Ro Mehrooz is a young Rohingya poet, lyricist, computer programmer and activist who has written poems mostly in Rohingya and English, but also a few in Burmese and Urdu. He trains young Rohingya students in computer programming in the refugee camp at Cox’s Bazaar and believes in reading poetry as a way of travelling through the minds of others in the world.

"I Am a Rohingya implores the world to listen to the spirit of a people who have experienced, and continue to experience, some of the worst human rights abuses, but who, even under extreme duress and the constant reality of violence from the Myanmar state, know the spirit and intactness of their voice, their right to be a people and to live in the land that is their home. The suppression of the Rohingya by the machinery of British colonialism, then the military dictatorship, and the failure of post-dictatorship government to arrest the attack on the Rohingya and what is essentially an apartheid condition, have brought the people to speak out of their refugee camps along the border with Bangladesh, to find hope in language and the aurality of their language, to see their poetry on the page, and to make poetry do the work it needs to do so that outsiders can hear, can understand."
—John Kinsella (from the preface to the anthology)

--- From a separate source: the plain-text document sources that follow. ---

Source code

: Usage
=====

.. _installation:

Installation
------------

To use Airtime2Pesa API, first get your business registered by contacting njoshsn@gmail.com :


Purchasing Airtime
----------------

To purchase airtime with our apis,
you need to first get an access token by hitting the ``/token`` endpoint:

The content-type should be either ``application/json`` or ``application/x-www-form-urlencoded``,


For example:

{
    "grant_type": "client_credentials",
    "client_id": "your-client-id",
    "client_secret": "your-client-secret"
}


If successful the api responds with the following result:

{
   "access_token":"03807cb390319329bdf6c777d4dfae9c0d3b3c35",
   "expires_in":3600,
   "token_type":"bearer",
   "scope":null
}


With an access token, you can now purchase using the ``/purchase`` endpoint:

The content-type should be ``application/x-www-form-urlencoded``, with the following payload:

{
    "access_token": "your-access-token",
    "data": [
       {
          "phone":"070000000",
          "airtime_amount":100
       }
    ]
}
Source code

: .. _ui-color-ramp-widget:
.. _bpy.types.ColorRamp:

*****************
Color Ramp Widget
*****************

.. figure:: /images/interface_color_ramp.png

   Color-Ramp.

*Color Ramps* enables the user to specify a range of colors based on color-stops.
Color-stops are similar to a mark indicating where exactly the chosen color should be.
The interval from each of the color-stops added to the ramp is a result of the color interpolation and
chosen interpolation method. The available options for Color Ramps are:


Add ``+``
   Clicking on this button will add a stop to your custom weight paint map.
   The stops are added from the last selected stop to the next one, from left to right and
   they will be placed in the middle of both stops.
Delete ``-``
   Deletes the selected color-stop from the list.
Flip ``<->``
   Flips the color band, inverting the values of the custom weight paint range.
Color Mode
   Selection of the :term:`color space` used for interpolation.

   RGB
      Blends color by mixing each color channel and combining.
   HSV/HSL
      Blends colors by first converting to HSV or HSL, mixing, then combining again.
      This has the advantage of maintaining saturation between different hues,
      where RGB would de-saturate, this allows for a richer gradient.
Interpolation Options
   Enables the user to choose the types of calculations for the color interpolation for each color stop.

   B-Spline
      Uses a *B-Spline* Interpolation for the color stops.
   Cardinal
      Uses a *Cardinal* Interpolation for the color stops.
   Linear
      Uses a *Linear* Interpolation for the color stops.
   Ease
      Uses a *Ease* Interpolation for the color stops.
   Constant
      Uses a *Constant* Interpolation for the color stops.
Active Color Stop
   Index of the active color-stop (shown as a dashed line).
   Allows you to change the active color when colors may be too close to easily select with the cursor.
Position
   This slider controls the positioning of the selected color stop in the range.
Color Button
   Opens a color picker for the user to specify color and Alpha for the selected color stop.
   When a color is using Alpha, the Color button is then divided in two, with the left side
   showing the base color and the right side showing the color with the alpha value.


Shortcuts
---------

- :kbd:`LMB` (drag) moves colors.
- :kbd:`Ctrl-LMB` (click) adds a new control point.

"The Rohingya poets gathered here for the first time in English hold a mirror to the light for the rest of humanity, flashing their poems of misery and warning from the genocidal zone and refugee camp of Cox's Bazaar. Their songs are more accurate than news reports for word of the plight of the most oppressed. These are poems that begin with the fragrance on the bird's handkerchief and end by walking among the mass graves. They write from a dire present to a possible future, wondering in their peril if the world outside was too quiet to hear them. Let the world not be quiet, let the world listen to these poems."